When we think of branding in the United States we think of a product, much like Coke a Cola or Tylenol, but we don’t necessarily think of a person or a presidential candidate as a brand.
However, Steven Heller in his book “Branding the 20th-Century Totalitarian State,” reminds us of how Hitler, Mussolini, Lenin, Stalin and Mao effectively disseminated their branded messages to the masses.
The obvious thought comes to mind over the cult popularity of Barack Obama, are we helping to brand a celebrity of change right here in the United States and the populace has no idea of what the empty vessel of change stands for, or for that matter who Obama really is?
He has led an amorphous campaign, yes he is like many have said, much like jello which is impossble to nail to the wall.

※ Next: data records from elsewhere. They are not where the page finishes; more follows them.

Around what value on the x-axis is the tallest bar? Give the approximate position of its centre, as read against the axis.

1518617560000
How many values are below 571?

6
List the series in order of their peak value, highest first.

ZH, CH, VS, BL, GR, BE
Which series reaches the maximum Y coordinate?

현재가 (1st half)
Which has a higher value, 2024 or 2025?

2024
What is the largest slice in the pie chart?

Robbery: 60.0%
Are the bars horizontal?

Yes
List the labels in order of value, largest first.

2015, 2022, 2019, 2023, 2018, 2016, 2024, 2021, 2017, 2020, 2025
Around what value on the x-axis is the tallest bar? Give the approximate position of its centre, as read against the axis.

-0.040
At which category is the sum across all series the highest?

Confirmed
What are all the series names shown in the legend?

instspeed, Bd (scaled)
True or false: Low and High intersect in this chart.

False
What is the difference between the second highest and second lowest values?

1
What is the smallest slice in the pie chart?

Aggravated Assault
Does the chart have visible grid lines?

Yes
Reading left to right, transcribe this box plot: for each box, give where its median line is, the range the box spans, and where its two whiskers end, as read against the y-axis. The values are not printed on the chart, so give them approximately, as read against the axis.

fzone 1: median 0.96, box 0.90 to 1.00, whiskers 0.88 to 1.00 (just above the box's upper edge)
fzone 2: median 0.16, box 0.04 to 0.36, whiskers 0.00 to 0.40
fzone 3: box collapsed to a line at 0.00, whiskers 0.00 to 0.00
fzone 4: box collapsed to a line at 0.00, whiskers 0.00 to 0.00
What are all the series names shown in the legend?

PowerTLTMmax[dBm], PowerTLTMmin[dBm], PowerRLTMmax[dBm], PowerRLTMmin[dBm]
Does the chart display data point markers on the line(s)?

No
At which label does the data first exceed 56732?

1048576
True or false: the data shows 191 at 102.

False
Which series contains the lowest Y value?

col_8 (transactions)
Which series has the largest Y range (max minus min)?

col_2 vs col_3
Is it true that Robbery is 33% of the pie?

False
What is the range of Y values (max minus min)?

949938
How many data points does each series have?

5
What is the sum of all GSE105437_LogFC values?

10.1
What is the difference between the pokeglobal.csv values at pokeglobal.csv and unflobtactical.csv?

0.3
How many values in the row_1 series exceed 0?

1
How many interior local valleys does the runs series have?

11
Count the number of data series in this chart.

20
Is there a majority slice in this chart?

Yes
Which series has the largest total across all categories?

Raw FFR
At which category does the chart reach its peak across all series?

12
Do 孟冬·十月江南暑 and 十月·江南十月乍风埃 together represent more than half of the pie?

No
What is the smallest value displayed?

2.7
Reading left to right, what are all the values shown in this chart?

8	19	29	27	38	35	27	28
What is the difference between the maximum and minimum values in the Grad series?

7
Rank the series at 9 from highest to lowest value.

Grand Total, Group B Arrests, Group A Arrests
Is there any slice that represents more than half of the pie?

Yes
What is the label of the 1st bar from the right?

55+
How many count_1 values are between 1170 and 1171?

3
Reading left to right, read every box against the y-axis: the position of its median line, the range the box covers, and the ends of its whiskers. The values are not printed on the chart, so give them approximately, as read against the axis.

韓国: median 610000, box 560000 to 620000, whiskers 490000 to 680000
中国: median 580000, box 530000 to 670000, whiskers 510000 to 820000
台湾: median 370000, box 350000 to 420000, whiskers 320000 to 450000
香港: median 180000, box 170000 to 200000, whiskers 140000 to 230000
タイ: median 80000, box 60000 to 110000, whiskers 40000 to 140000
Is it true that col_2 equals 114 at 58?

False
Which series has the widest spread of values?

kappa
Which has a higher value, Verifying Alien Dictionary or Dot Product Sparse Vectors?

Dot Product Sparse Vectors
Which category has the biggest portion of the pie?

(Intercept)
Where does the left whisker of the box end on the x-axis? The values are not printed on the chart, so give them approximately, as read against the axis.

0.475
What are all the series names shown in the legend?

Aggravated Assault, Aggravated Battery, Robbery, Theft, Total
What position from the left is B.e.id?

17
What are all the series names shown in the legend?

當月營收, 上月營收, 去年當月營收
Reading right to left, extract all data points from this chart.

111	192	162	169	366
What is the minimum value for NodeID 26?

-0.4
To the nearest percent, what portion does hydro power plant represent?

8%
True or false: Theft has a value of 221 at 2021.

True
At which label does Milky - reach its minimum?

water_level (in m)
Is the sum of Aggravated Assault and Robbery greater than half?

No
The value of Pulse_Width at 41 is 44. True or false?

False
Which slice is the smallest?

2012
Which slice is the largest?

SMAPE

But so was Hitler and all of the other designing dictators, using imagery, music, massive symbols to project change for the better but never specifically telling what the change was to be or who the person really was that proposed all this wonderment.
Obama went to Iraq met with the troops and the Generals, went on to Afganistan and did much of the same, touched base in France and London without too much fanfare. But what was that scene and speech in Berlin before 200,000 Germans — that was branding the likes of which Hitler did during the Nazi regime.
“A popular brand of frozen food or laundry detergent is not forced down the consumer’s throat with an iron fist.” But as Heller notes in his book, “the design and marketing methods used to inculcate doctrine and guarantee consumption are fundamentally similar.”
The intriguing concept in Heller’s thesis is not to diminish the insidiousness of the regimes under scrutiny, but to reveal why they were so effective.
So why was it that the Obama campaign staged such an overwhelming presence in Berlin before 200,000 persons who couldn’t vote in the United States?
It appears to be what Heller is talking about in his book — branding.
Shouldn’t we ask what these words mean, when Obama says, “A nation healed! A world repaired! We are the ones we’ve been waiting for?”
Or, when Obama says, “A light will shine down from somewhere. It will light upon you. You will experience an epiphany, and you will say to yourself, ‘I have to vote for Barack?’ “
The substance is absence as it was in Nazi Germany, Fascist Italy, the Soviet Union under Lenin and Stalin and Mao’s China.
I am not suggesting for one moment that Obama is anyone of the branded individuals I am comparing him to. I am just making a comparison with the unknown. They were all unknown to the people they were branding themsleves to, much as Obama is unknown to the people of the United States to which he is branding himself.
All of the designing dictators to which I am referencing sold the concept of “change”.
Be careful what you ask for when you seek “change” without knowing for sure the specifics.